The attacks formed part of a broader overnight wave that also struck southeastern Ukraine. In Kryvyi Rih, Dnipropetrovsk region, one person was killed and seven others were injured after a Russian missile hit the city, according to Oleksandr Vilkul, head of the city’s Defence Council. Regional officials also reported damage to homes, businesses and civilian infrastructure in Zaporizhzhia region.
The Sumy strike came a day after Russia carried out what Ukrainian authorities described as the largest combined aerial assault of the full-scale invasion. According to the Ukrainian Air Force, Russia launched 570 aerial weapons overnight into 2 July, including 74 missiles and 496 drones. The attack primarily targeted Kyiv, where the death toll rose to 30 after rescue teams recovered additional bodies over the following two days, according to Kyiv City Military Administration head Tymur Tkachenko. More than 90 people were injured.
The missile salvo included four Zircon hypersonic missiles and 24 Iskander-M ballistic missiles, while the drone package combined Shahed attack drones with Gerbera, Italmas and Banderol drones, as well as Parodiya decoys. These low-cost expendable drones are fitted with radar-reflecting Luneburg lenses designed to imitate the radar signature of Shahed drones, complicating Ukrainian air-defence operations.
Ukrainian Air Force spokesperson Yurii Ihnat has said decoys such as Parodiya and Gerbera have at times accounted for up to half of the drones in individual strike packages. Rather than causing significant damage themselves, they are intended to draw Ukrainian interceptor fire, expose radar positions and reduce the effectiveness of Ukraine’s layered air-defence network.
The Institute for the Study of War (ISW) assessed in its 2 July campaign update that Russia’s evolving mix of missiles, strike drones and decoys is making it progressively more difficult for Ukrainian forces to intercept incoming attacks, increasing the likelihood that missiles and drones penetrate Ukrainian air defences and reach civilian areas.

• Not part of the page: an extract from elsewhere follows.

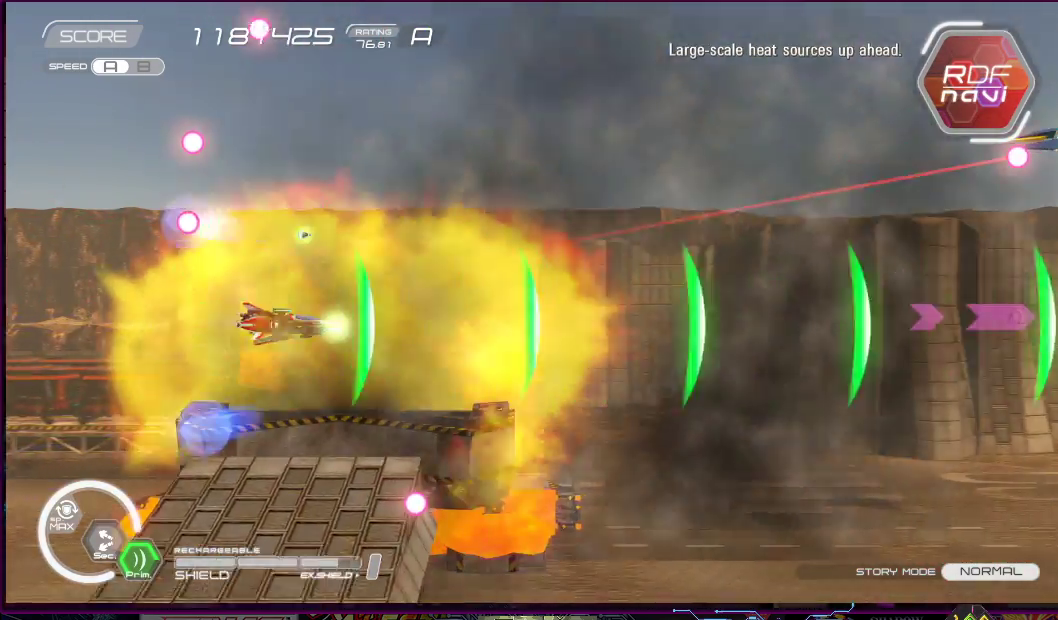
{"buttons": ["SQUARE", "DPAD_UP", "DPAD_LEFT"], "right_stick": "center", "events": [[183, "DPAD_UP", "down"], [200, "DPAD_UP", "up"], [383, "DPAD_RIGHT", "up"], [383, "DPAD_UP", "down"], [417, "DPAD_LEFT", "down"]]}
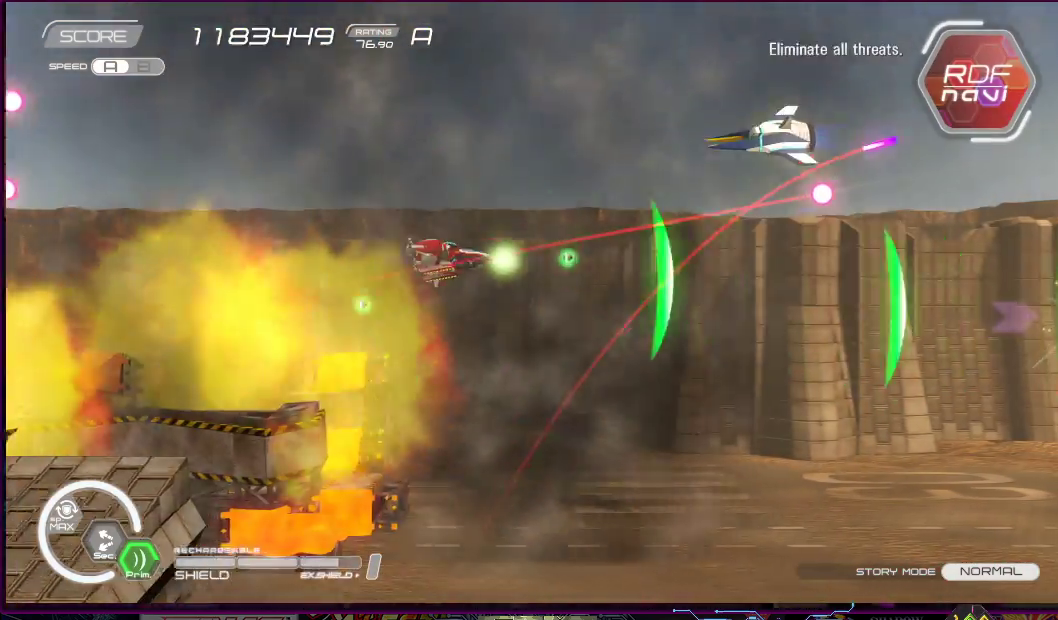
{"buttons": ["SQUARE", "DPAD_DOWN"], "right_stick": "center", "events": [[183, "DPAD_UP", "up"], [383, "DPAD_DOWN", "down"], [467, "DPAD_LEFT", "up"]]}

Ukrainian officials have repeatedly warned that the growing frequency of mass attacks is placing sustained pressure on interceptor inventories, particularly Patriot missiles needed to defeat ballistic threats. President Volodymyr Zelensky renewed calls this week for faster deliveries of Patriot interceptors and greater European production capacity, saying Ukraine continues to seek additional support from the United States and its European partners.
Russia’s sustained strike campaign continues to focus heavily on Ukrainian cities and critical infrastructure, while Ukraine’s expanding long-range drone campaign has concentrated primarily on military, energy and logistics facilities inside Russia. As Moscow increases the scale and complexity of its strike packages, the availability of Ukrainian air-defence interceptors – particularly those for Patriot systems capable of engaging ballistic missiles – is emerging as one of the war’s most significant operational constraints.